Emergency ambulances are staffed with two personnel (one EMT and one Paramedic) and are equipped with:
- Zoll E-series cardiac monitor/defibrillator
- Intravenous line pump
- Pediatric resuscitation kit
- Continuous Positive Airway Pressure (CPAP)
- Airway management equipment (oral intubation, needle cricothyrotomy, needle thoracentesis)
- GPS mapping and routing

==Medical operations==
Medstar/Ukiah Ambulance operates under the regulation of the Coastal Valleys EMS Agency (CVEMSA), which is the local emergency medical services agency (LEMSA) for Sonoma County and contract LEMSA for Mendocino County.

There are three designated receiving hospitals in Mendocino County: Ukiah Valley Medical Center, a Level IV Trauma Center (Ukiah); Frank R. Howard Memorial Hospital (City of Willits); and Mendocino Coast District Hospital (Fort Bragg). Due to its remote nature, Mendocino County also sees heavy use of EMS aircraft, particularly for transport to Level III or Level II Trauma Centers, as well as STEMI and Stroke Centers. California Shock Trauma Air Rescue (CALSTAR) and REACH are the primary providers of air medical transportation within Mendocino County.

In addition to providing ambulance transportation, Medstar/Ukiah Ambulance coordinates with the Mendocino County Sheriffs Office to provide tactical paramedics.
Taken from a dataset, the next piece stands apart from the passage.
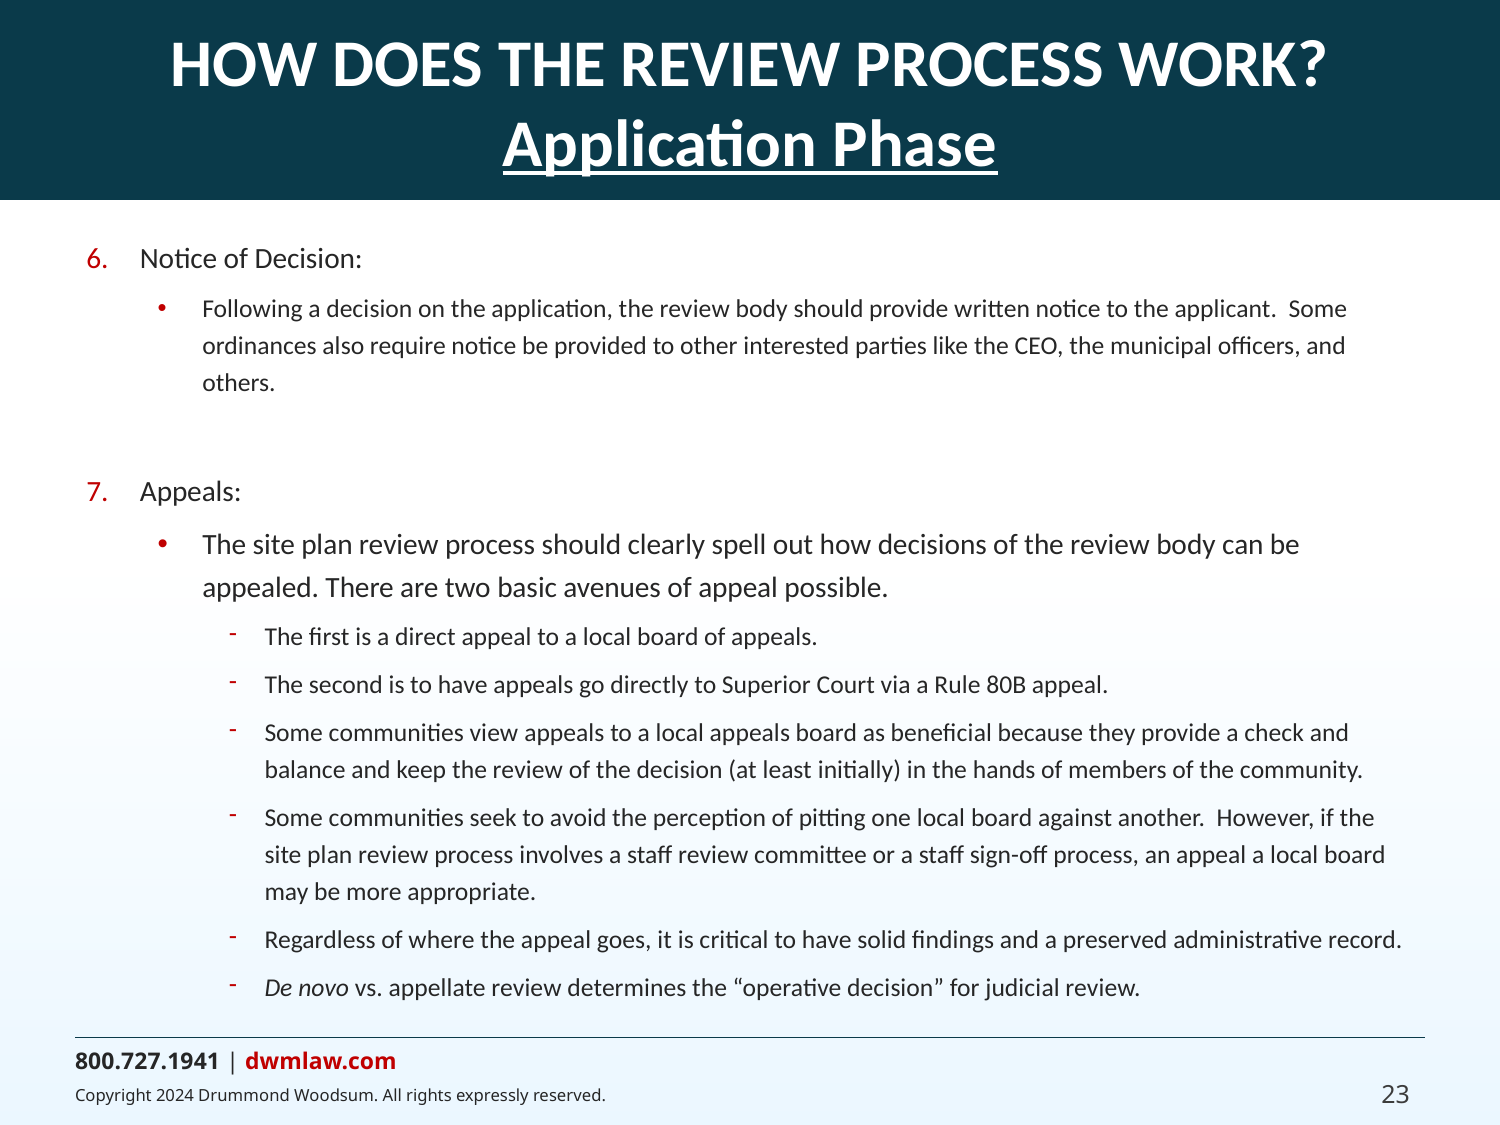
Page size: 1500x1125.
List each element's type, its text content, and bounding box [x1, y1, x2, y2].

Specially trained paramedics assigned to law enforcement duties are available to provide ALS care in the “hot zone” during high risk SWAT operations. This mission-critical operation facilitates rapid aid to a downed officer or wounded suspect. The formal program was developed, in part, due to extensive efforts in the search for murder suspect Aaron Bassler in 2011.